### Task to complete
Find each line in the rows below that contains the word "Maps" and copy those lines out.

Extracted material Start Marker

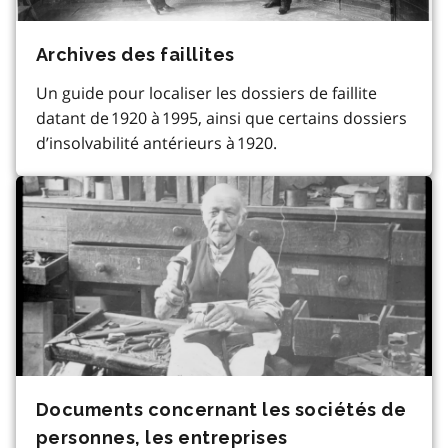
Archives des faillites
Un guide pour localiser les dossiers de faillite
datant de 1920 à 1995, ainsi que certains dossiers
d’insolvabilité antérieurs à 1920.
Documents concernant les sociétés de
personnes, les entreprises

Extracted material End Marker
Extracted material Start Marker

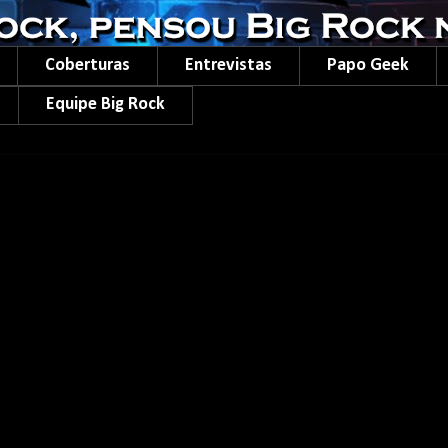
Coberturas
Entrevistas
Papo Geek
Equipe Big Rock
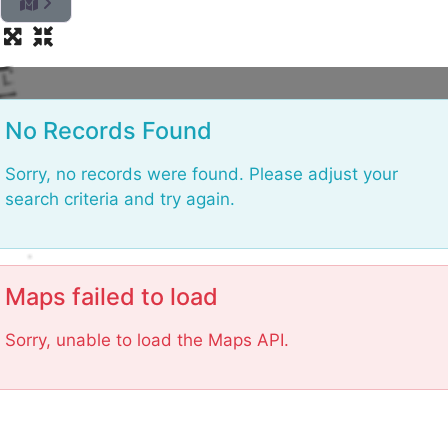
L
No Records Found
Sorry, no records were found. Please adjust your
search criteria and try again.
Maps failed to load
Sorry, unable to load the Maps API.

Extracted material End Marker
Extracted material Start Marker

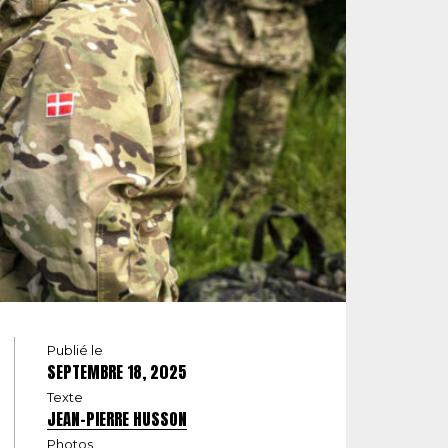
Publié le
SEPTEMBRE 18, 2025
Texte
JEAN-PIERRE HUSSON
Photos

Extracted material End Marker

### Your response
Maps failed to load
Sorry, unable to load the Maps API.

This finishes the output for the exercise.